- BRIEF 1 -
In the passage about childhood ideas of Native Americans, what name does the narrator say was given to the bad Indians?
- BRIEF 2 -
Write what comes next in the passage about childhood ideas of Native Americans, picking up after its final sentence.

- SOURCE TEXT -
[Start]
As far as I understood it, my theory that there were in fact bad Indians had just been confirmed, and I had just been given a name for at least some of them, Comanche! Comanche were the bad Indians. My sister-in-law and her family and Joey must have been the good ones. The next time I took off after that monkey-bar fortress, I feel quite certain that I counted myself as a ‘Comanche’ rather than a mere ‘Indian’.

Of course someone shot me and I had to fall down dead.

***

Naturally, my perspective on things having to do with Native Americans has changed over the years, not the least of them being my vocabulary preferences. But I often wonder how much of it is due to simply growing up and how much may be due to specific paths I have taken over the years? Most importantly, I find myself wondering how many of the ideas which shaped what an ‘Indian’ was to a little white guy living in Southern Colorado in the 1970s might have been due to the times I lived in? And how much that in itself may have changed?
[End]
- Items listed in a dataset -
[Start]
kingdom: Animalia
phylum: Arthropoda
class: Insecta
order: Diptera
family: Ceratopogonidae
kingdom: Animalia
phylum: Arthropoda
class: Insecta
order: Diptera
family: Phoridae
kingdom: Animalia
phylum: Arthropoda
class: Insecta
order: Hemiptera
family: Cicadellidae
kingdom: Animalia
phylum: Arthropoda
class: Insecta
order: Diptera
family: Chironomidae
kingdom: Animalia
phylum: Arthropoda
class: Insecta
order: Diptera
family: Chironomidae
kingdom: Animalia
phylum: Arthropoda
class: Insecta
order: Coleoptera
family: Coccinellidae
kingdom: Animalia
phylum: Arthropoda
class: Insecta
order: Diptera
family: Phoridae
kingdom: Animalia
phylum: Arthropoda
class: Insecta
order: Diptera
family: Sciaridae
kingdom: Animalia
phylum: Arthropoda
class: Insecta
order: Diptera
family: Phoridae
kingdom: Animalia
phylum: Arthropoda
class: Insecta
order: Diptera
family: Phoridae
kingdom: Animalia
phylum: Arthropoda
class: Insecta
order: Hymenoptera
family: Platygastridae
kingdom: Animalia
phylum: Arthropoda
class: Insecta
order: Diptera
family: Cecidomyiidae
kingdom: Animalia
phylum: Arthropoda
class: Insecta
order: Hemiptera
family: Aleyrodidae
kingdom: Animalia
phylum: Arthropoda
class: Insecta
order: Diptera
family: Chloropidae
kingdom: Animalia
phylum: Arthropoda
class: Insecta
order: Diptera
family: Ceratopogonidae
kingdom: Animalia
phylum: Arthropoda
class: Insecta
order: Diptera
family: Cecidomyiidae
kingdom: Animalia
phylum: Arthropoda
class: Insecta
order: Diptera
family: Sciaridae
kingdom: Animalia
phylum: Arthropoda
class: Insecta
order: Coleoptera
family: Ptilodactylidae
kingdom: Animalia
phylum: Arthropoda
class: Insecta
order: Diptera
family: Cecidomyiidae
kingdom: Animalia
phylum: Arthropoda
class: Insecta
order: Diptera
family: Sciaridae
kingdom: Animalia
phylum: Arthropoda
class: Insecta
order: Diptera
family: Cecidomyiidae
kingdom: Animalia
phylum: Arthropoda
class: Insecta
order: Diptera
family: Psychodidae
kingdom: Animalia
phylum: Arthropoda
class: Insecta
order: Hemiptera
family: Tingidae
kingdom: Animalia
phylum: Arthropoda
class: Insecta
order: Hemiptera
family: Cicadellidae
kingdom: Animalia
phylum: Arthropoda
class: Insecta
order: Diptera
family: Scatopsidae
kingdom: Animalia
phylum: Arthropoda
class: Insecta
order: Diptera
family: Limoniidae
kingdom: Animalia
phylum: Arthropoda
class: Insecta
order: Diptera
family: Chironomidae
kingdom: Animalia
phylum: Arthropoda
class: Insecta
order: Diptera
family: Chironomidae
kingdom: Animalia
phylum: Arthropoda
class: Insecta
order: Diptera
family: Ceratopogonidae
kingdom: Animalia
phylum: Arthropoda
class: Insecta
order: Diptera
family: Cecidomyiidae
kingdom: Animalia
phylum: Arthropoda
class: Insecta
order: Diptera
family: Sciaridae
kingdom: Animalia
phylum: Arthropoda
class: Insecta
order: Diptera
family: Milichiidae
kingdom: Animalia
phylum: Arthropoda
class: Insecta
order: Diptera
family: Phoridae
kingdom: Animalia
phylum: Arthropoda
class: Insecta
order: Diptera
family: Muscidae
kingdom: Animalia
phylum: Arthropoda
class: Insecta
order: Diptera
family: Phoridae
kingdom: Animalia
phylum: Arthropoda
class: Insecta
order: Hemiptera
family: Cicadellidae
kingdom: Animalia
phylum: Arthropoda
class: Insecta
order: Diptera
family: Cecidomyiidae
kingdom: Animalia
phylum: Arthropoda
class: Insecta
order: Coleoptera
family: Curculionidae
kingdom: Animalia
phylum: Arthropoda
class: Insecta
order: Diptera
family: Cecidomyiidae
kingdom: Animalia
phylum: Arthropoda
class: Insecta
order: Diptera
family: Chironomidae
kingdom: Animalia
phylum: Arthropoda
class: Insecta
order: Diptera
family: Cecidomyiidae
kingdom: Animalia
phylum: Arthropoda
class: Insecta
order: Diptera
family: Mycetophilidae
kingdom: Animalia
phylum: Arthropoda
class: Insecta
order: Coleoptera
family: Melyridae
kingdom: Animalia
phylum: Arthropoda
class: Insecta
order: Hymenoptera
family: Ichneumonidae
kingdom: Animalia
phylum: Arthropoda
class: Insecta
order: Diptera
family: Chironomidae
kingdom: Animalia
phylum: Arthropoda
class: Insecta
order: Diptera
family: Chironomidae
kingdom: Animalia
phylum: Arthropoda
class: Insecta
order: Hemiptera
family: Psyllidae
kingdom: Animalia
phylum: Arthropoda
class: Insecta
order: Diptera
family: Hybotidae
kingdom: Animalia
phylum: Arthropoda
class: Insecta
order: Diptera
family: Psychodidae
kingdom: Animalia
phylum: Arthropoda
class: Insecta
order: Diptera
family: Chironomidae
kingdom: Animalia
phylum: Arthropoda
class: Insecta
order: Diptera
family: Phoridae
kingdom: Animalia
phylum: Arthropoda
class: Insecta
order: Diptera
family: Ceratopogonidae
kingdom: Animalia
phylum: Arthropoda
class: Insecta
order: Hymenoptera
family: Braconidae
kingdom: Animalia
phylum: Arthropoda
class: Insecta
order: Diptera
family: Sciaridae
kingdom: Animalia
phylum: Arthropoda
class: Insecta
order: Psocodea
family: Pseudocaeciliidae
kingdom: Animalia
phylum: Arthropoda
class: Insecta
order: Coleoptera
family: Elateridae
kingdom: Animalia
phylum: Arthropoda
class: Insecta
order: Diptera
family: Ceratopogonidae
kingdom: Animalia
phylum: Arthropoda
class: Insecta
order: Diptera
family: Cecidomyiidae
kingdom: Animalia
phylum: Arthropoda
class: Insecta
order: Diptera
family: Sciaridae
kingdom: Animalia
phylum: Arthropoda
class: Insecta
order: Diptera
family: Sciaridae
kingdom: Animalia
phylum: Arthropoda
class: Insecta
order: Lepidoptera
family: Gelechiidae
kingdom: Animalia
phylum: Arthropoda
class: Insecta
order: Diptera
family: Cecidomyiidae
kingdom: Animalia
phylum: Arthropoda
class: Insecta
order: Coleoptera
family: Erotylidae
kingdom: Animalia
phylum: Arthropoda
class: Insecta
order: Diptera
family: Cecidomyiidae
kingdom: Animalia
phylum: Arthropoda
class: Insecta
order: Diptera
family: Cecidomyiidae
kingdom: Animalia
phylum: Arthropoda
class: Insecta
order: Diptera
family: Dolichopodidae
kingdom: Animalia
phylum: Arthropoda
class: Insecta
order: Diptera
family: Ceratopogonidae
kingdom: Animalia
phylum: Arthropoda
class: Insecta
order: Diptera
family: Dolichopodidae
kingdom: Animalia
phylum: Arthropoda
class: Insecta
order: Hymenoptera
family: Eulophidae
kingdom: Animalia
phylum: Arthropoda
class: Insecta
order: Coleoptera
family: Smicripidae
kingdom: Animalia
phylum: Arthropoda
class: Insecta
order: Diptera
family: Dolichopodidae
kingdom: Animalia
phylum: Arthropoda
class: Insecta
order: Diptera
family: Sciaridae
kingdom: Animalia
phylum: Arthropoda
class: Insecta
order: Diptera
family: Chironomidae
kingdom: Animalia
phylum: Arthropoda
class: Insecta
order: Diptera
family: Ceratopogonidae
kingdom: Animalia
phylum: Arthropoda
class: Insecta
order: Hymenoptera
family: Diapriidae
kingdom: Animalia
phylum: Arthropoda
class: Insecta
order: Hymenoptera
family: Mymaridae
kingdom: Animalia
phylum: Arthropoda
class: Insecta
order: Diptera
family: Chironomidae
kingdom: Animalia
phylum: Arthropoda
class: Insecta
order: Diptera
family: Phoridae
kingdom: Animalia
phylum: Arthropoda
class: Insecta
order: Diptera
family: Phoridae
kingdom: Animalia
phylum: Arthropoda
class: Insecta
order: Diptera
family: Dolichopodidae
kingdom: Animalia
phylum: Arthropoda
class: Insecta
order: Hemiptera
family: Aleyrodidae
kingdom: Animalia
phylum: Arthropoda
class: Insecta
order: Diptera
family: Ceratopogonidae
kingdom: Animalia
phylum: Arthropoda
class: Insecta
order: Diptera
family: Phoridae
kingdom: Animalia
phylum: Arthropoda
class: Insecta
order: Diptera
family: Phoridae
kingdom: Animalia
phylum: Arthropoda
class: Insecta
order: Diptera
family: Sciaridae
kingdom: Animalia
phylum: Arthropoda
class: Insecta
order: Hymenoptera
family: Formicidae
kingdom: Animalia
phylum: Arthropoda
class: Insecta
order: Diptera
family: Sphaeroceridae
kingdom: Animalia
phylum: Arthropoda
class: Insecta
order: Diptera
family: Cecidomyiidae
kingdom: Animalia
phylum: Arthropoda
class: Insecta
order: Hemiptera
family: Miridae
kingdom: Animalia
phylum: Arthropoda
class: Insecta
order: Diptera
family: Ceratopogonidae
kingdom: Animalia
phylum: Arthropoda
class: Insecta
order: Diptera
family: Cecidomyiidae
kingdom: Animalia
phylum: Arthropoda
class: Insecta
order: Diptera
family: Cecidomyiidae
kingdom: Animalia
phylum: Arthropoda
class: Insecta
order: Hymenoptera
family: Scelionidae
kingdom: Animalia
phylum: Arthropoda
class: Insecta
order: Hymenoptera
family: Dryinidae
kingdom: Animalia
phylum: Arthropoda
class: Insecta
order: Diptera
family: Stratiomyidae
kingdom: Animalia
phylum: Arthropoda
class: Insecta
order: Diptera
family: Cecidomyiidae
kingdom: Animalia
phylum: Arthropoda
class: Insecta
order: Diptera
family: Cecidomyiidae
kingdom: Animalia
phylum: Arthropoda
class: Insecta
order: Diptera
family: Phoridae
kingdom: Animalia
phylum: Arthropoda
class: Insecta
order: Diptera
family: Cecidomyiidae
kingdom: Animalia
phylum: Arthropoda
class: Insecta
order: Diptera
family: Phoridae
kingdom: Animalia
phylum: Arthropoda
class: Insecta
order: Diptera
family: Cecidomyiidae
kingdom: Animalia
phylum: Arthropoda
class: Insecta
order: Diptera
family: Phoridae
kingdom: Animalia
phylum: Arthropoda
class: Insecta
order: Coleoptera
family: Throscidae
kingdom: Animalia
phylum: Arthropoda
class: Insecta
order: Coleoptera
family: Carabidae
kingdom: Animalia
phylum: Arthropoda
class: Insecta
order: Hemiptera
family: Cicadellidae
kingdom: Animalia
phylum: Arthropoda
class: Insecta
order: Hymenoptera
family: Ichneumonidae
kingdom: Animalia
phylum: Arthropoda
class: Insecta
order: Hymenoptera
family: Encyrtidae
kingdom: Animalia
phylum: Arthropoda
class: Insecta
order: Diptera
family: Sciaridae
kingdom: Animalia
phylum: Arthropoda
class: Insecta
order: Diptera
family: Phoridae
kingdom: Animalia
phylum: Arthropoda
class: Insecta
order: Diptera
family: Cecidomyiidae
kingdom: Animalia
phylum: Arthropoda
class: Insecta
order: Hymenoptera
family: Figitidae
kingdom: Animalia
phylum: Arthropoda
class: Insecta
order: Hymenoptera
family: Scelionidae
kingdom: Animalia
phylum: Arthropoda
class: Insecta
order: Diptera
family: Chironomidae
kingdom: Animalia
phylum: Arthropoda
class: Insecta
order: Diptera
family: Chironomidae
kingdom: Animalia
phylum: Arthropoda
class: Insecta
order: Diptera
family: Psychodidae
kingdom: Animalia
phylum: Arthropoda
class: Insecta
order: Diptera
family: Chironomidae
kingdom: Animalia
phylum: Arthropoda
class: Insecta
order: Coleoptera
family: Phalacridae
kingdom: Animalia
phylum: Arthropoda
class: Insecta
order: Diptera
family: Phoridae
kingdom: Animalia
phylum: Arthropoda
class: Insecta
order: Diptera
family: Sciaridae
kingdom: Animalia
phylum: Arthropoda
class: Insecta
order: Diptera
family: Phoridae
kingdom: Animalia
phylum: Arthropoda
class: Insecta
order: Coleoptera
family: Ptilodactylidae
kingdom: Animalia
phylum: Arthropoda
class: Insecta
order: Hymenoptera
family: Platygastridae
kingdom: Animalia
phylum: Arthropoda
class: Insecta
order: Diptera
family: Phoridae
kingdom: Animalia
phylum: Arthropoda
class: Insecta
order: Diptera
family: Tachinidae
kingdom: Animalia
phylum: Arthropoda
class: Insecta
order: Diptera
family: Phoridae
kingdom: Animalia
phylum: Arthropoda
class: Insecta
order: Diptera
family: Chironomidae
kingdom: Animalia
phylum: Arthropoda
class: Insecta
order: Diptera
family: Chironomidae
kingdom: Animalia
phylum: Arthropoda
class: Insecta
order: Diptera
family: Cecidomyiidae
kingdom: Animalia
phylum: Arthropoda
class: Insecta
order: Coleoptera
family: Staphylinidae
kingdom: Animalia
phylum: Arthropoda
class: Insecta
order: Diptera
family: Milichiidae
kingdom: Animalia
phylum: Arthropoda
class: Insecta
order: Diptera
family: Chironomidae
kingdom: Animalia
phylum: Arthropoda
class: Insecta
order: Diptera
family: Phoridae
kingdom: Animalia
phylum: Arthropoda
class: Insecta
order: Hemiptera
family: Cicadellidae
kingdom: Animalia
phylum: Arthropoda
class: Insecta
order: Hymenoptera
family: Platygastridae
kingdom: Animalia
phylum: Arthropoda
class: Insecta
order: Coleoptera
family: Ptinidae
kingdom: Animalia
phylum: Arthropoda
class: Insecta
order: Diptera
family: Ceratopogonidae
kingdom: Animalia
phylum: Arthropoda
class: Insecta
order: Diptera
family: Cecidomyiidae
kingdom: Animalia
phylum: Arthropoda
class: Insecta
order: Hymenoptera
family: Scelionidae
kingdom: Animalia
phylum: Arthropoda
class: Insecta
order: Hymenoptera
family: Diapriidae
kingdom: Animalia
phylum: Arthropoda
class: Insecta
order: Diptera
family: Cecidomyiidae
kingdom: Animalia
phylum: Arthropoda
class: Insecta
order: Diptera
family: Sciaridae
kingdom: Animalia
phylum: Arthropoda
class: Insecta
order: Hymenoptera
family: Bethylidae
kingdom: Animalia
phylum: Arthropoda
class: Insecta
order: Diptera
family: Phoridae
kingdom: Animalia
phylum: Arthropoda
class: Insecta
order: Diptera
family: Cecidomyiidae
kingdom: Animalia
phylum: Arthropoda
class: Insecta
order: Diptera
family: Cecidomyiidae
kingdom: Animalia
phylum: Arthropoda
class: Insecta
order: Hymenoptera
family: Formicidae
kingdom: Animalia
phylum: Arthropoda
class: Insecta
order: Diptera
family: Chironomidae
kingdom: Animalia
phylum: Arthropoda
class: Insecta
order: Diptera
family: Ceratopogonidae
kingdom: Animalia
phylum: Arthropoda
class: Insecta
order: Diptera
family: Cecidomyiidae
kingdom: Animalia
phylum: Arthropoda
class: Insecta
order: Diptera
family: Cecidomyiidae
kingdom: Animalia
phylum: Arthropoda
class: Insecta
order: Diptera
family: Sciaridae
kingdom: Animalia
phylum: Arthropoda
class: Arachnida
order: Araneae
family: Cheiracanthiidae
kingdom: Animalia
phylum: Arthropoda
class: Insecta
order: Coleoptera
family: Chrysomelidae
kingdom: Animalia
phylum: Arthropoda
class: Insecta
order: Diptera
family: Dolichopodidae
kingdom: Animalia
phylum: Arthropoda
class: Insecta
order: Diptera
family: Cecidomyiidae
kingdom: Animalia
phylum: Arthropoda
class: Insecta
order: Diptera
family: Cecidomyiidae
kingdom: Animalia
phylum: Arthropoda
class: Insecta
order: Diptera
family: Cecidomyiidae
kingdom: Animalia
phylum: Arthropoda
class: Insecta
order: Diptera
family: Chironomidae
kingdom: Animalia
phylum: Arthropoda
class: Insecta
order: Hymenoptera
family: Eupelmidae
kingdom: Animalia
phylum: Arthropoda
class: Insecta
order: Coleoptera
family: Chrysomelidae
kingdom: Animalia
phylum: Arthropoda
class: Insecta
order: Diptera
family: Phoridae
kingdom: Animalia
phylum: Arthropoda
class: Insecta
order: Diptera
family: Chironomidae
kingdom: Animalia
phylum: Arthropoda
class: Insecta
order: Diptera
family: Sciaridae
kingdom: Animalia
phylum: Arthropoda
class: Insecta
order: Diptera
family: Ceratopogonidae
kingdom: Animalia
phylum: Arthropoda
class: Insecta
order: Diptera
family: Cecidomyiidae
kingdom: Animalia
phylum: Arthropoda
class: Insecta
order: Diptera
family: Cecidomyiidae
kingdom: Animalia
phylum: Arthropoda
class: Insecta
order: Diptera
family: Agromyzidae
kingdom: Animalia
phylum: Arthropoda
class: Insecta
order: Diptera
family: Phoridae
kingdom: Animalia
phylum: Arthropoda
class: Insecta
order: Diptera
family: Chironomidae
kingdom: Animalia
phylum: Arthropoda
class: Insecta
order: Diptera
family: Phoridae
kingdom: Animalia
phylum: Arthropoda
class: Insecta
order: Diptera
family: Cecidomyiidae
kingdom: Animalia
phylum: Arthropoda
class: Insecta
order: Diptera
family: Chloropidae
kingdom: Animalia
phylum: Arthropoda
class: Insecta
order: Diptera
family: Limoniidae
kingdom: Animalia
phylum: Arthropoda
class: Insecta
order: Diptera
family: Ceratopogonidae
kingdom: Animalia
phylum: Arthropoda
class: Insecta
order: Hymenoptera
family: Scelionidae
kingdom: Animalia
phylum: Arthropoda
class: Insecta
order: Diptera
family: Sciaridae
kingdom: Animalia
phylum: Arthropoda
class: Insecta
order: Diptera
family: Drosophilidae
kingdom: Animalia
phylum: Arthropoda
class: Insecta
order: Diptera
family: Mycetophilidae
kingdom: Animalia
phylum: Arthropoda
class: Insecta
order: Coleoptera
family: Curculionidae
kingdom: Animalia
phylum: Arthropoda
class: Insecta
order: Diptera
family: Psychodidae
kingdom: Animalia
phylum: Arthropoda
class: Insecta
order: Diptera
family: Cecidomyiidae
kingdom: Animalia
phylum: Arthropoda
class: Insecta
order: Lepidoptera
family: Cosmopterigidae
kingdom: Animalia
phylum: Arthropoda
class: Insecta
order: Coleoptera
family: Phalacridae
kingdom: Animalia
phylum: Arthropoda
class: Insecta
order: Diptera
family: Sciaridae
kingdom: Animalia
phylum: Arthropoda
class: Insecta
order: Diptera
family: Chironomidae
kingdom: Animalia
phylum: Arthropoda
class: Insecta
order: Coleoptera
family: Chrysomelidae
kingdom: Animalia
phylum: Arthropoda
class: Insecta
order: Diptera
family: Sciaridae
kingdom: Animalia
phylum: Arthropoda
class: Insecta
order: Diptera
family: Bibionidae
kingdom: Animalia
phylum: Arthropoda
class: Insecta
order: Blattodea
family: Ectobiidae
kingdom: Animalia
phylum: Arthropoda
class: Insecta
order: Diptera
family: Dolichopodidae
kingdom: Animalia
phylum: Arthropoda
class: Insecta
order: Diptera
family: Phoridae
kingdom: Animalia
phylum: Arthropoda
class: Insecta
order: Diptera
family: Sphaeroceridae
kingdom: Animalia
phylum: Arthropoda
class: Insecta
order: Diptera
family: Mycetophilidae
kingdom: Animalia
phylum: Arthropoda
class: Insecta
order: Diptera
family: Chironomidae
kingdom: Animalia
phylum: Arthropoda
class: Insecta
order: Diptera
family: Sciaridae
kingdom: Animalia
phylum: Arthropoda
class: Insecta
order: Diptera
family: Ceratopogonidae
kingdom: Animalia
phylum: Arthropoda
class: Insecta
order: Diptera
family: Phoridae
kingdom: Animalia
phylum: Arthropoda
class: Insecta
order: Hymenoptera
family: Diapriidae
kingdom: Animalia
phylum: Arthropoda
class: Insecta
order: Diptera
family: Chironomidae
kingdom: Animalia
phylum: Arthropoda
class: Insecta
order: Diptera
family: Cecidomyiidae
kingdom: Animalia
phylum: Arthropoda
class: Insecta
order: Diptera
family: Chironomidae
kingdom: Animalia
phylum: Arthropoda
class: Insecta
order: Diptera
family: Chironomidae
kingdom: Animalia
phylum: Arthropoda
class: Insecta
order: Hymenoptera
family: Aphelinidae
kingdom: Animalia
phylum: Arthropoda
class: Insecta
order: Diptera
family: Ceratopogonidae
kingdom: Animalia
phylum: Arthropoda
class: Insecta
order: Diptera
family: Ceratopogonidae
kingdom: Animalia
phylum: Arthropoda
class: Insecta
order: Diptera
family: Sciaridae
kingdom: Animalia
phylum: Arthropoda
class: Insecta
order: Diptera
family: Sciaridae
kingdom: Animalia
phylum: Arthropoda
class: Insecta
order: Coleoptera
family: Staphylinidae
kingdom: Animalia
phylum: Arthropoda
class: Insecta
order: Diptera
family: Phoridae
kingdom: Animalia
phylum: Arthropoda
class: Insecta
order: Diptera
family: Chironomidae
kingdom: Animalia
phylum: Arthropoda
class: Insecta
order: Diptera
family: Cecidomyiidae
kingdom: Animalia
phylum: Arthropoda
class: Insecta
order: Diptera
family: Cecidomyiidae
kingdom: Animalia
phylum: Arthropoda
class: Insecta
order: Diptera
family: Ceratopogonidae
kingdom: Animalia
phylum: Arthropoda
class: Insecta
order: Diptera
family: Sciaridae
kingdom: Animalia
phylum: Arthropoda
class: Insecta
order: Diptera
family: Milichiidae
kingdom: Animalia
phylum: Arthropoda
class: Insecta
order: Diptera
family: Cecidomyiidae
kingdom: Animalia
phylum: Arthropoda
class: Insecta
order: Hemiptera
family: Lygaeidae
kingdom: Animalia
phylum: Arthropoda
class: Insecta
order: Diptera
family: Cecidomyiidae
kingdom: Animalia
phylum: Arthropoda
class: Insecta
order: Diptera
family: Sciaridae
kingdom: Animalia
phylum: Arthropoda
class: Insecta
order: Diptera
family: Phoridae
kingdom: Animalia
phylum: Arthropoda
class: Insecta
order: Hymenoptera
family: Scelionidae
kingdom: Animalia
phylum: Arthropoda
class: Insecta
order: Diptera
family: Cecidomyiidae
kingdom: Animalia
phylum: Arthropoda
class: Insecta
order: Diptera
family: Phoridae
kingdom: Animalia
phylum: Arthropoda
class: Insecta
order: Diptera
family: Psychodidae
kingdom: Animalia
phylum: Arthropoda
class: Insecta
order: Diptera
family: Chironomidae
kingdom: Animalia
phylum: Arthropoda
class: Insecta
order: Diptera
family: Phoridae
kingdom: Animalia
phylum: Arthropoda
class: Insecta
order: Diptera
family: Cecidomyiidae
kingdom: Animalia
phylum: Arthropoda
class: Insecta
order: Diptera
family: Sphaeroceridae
[End]
- RESULT 1 -
Comanche

- RESULT 2 -
I guess another way of putting it would be; do Indians still fight cowboys on the playground?

And if so, do the Indians ever win?

***

Many years had passed since all those stories mentioned above when I arrived in Navajo country to receive my first lesson on indigenous perspectives from a native source. My new landlord hadn’t quite cleared out of his place yet, but he had made a fold-out bed available for me. Observing a pile of pillows and blankets arranged in a familiar manner about the bed, I mentioned that his son had built a fort out of it.

A very irritated preschool child quickly emerged from beneath the bed to tell me it was not a fortress.

It was a Pueblo!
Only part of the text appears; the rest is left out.